William was born in 1884 at Wath-on-Dearne and christened on 1st June at Wath church. In 1906 he married Gertrude Burgin, and had two children, William Irving in 1908 and Ada in 1910. William Irving served in the RAF during the Second World War and was awarded the DFC in 1944 for "courage, fortitude, & devotion to duty". When his children were baptised, William senior was working as a Colliery weighman, but his passion was photography and he eventually set up a studio in Darfield, where he not only photographed members of his own family and people in the locality, but also became well-known for his postcards of views of Darfield, many of which still exist. Gertrude died in 1952 at the age of 65 and William died in 1965 at Middlewood Hospital in Bradfield aged 81. They were both buried at Darfield Cemetery.
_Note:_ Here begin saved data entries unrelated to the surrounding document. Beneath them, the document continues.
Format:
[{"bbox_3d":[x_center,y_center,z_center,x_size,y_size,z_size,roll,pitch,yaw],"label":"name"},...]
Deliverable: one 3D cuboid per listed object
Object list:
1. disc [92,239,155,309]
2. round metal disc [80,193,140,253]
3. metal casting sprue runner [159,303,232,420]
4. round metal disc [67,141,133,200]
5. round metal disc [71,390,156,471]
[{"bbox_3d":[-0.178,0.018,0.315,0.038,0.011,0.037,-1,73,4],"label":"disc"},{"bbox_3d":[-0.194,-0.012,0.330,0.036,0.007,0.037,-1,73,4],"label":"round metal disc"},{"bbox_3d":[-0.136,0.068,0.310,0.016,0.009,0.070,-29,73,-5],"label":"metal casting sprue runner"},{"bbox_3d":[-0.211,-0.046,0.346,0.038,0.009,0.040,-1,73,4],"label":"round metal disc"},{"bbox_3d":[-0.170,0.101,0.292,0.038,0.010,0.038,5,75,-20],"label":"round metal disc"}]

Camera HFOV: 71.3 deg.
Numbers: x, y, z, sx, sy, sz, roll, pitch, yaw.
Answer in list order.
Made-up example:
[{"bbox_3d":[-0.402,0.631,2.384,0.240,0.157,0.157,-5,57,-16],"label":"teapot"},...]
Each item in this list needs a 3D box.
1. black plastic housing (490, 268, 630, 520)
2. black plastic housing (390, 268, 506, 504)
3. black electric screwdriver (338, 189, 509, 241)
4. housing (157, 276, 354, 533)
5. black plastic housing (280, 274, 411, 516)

Albert Stables (1882-1955)

Albert was the only one of Oswald's sons who went into the licensing trade. His biography and photographs can be viewed here.
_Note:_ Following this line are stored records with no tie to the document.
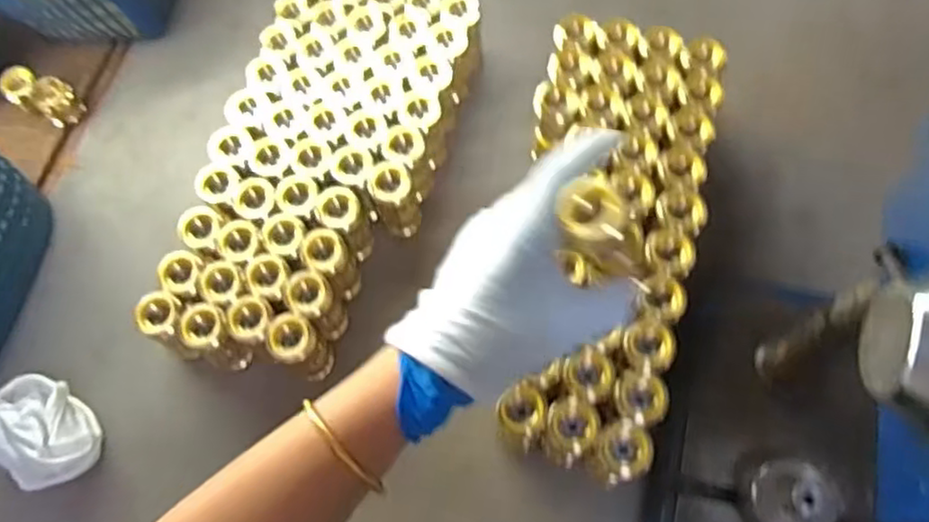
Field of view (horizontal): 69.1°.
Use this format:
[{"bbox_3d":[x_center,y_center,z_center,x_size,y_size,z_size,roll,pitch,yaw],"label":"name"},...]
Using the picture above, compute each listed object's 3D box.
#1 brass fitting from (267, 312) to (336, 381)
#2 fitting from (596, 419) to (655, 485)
[{"bbox_3d":[-0.115,0.063,0.481,0.032,0.065,0.034,-1,67,2],"label":"brass fitting"},{"bbox_3d":[0.095,0.114,0.404,0.031,0.036,0.031,-1,67,2],"label":"fitting"}]

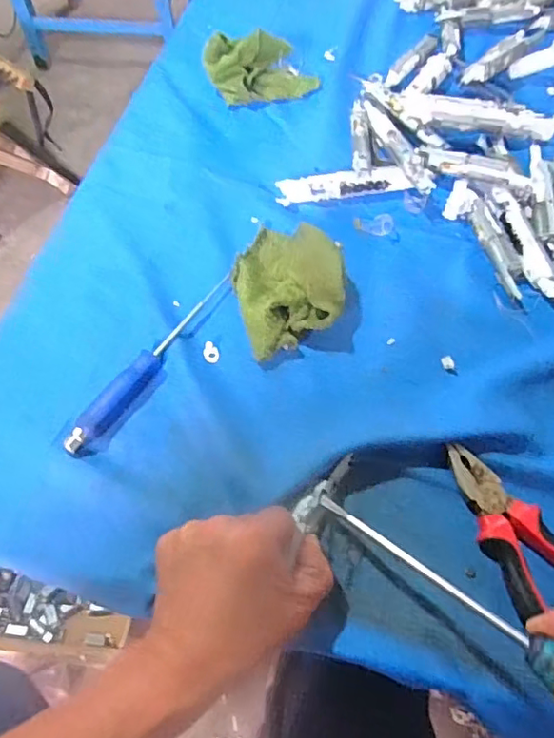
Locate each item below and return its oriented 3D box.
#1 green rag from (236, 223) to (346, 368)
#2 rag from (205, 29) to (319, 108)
[{"bbox_3d":[0.008,-0.077,0.468,0.084,0.039,0.120,-14,61,-9],"label":"green rag"},{"bbox_3d":[-0.016,-0.313,0.598,0.121,0.045,0.050,1,60,-1],"label":"rag"}]

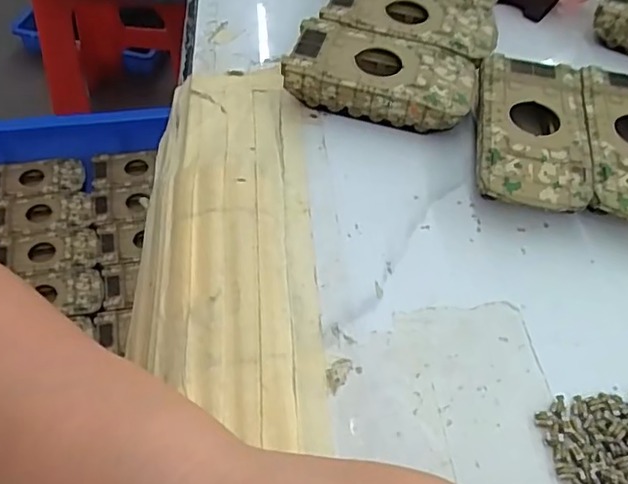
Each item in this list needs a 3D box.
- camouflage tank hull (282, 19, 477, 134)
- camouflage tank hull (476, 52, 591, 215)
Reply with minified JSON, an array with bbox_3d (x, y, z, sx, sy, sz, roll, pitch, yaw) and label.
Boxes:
[{"bbox_3d":[0.036,-0.086,0.315,0.094,0.027,0.049,14,54,6],"label":"camouflage tank hull"},{"bbox_3d":[0.106,-0.051,0.294,0.051,0.026,0.094,10,53,3],"label":"camouflage tank hull"}]

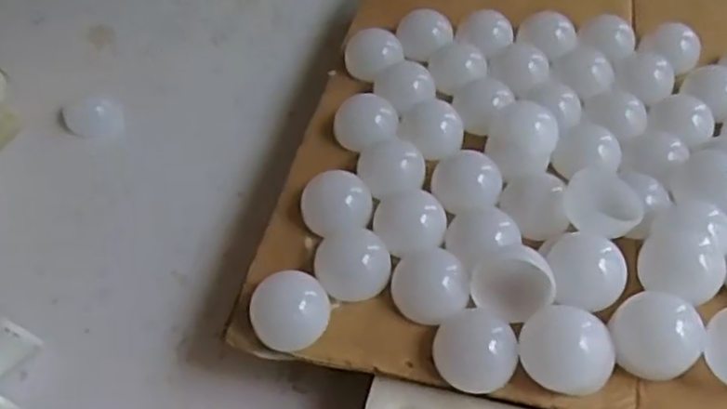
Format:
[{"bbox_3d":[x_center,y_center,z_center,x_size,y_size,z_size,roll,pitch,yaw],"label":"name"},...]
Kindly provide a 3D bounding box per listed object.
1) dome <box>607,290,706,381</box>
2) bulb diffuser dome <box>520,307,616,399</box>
[{"bbox_3d":[0.230,0.105,0.561,0.067,0.049,0.065,0,48,-1],"label":"dome"},{"bbox_3d":[0.157,0.109,0.544,0.069,0.039,0.057,18,50,15],"label":"bulb diffuser dome"}]

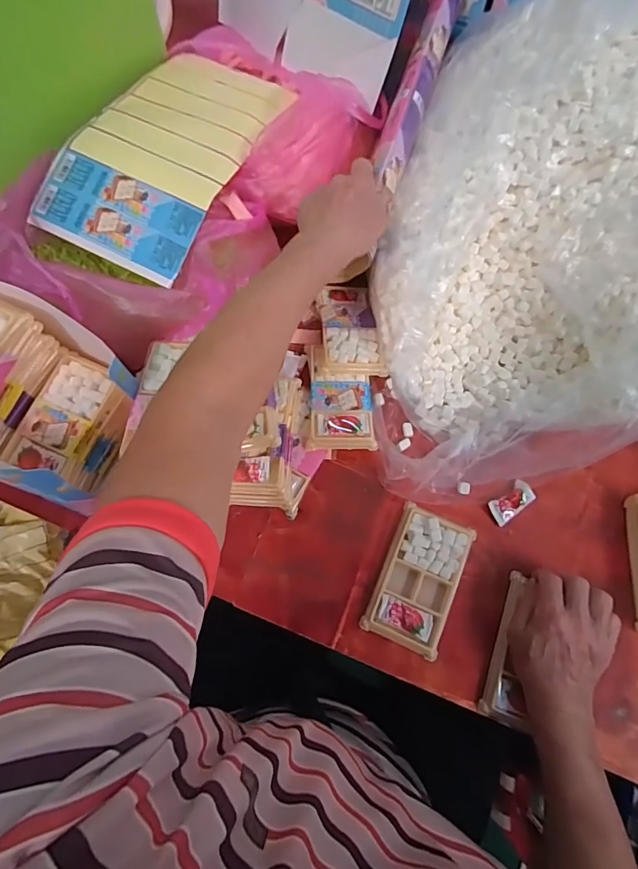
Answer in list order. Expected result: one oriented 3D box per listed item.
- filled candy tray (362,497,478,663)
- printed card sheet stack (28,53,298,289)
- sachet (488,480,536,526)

Mary Ann Stables (1881-1937)

 

Mary Ann Stables

Mary Ann and Thomas Hope Spooner

Mary Ann was the eldest child of Oswald & Annie Maria Stables & was born in Wath-on-Dearne in March 1881, a full seven months before they married, hence she was registered at birth as Mary Ann Stables Vaughan. In 1902 she married Thomas Hope Spooner, the son of George Spooner, the Undermanager of Darfield Main Colliery. The story goes that she eloped with Thomas to escape the drudgery of having to help bring up her younger brothers and sisters. Thomas was very much involved with the mining community and was secretary of Darfield Main N.U.M. for 24 years. He liked his drink & is remembered standing with his back to the fireplace saying "where's the cat, where's the puss?", in order to tease the dogs, when in his cups. Unfortunately he could get violent when drunk & it is said that he used to beat Mary Ann when in this state. However they were married for 35 years, until Mary Ann died in on 7th October 1937, having three children, Ethel Mary. Isabel & Peter Oswald. Thomas lived for another nineteen years, dying on 15th November 1956 at Low Valley. Both were buried at Darfield Cemetery.
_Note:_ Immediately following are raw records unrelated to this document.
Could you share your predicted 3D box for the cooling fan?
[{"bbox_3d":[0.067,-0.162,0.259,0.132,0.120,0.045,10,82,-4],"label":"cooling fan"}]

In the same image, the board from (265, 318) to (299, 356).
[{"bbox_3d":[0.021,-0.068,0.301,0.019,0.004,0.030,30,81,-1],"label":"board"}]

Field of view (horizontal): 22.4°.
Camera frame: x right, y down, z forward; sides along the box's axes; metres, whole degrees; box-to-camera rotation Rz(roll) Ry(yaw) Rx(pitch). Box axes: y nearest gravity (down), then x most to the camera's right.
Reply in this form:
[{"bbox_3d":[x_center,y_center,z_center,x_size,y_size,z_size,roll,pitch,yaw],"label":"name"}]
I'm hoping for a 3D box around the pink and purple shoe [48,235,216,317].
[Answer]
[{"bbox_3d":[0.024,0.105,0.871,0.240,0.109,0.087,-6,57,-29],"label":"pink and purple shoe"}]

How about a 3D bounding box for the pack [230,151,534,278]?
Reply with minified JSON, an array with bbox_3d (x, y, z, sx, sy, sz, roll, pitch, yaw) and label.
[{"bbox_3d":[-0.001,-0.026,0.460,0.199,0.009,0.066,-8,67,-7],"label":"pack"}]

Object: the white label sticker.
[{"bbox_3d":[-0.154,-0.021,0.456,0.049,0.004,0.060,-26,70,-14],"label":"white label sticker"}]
Extract from The Swinton & Mexborough Times. Dated 8th October 1937.

SPOONER - The death occurred yesterday of Mrs Mary Ann Spooner (56), wife of Mr Thomas Spooner, of School Street, Darfield. Mr Spooner is a Union official at Darfield Main Colliery. Mrs Spooner had lived in the district all her life, and was a daughter of the late Mr and Mrs Oswald Stables, formerly licensees of the Rising Sun Inn, Darfield. The funeral will take place at Darfield Cemetery to-morrow.